City brought action against medical marijuana dispensary operator for injunction against operation of the dispensary, after the operator failed to apply for the dispensary permit required by city ordinance. Operator cross-complained for injunction against continued enforcement of the city’s permitting requirement for medical marijuana dispensaries. The Superior Court granted preliminary injunction for city, and denied operator’s injunction motion.
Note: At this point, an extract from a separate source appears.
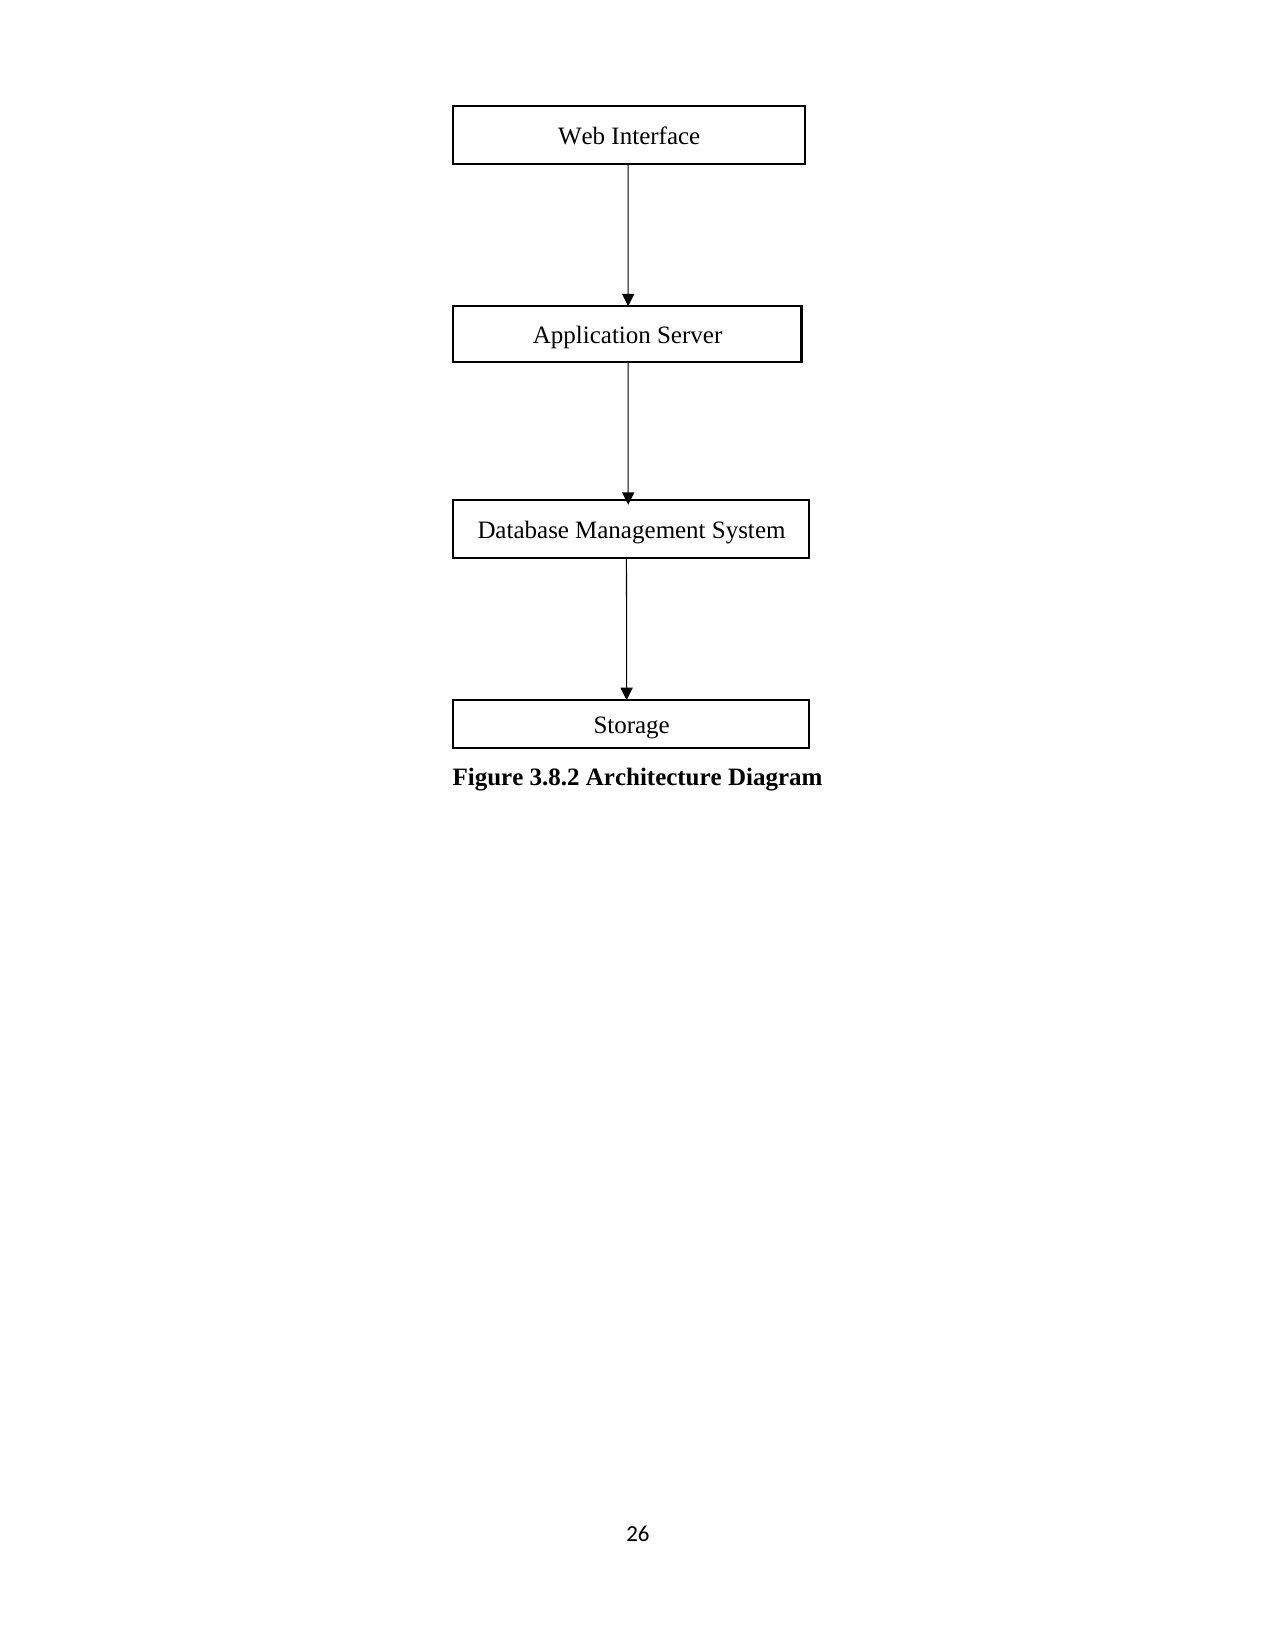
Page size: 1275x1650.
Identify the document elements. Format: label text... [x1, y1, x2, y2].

Operator appealed.
The Court of Appeal held that Controlled Substances Act did not preempt city’s ordinance requiring a permit to operate a medical marijuana dispensary.
The Controlled Substances Act did not preempt city ordinance requiring a permit to operate a medical marijuana dispensary, even though the ordinance involved the city in overseeing the dispensaries’ operation through regulations, including testing requirements regarding safety and potency of the marijuana and marijuana products being dispensed, since the permitting requirements did not require the city to do anything forbidden by the Controlled Substances Act, and city’s regulatory program for medical marijuana did not stand as an obstacle to the purposes and objectives of Congress.
The Controlled Substances Act does not direct local governments to exercise their regulatory, licensing, zoning, or other power in any particular way, so exercise of those powers with respect to the operation of medical marijuana dispensaries that meet state law requirements would not violate conflicting federal law.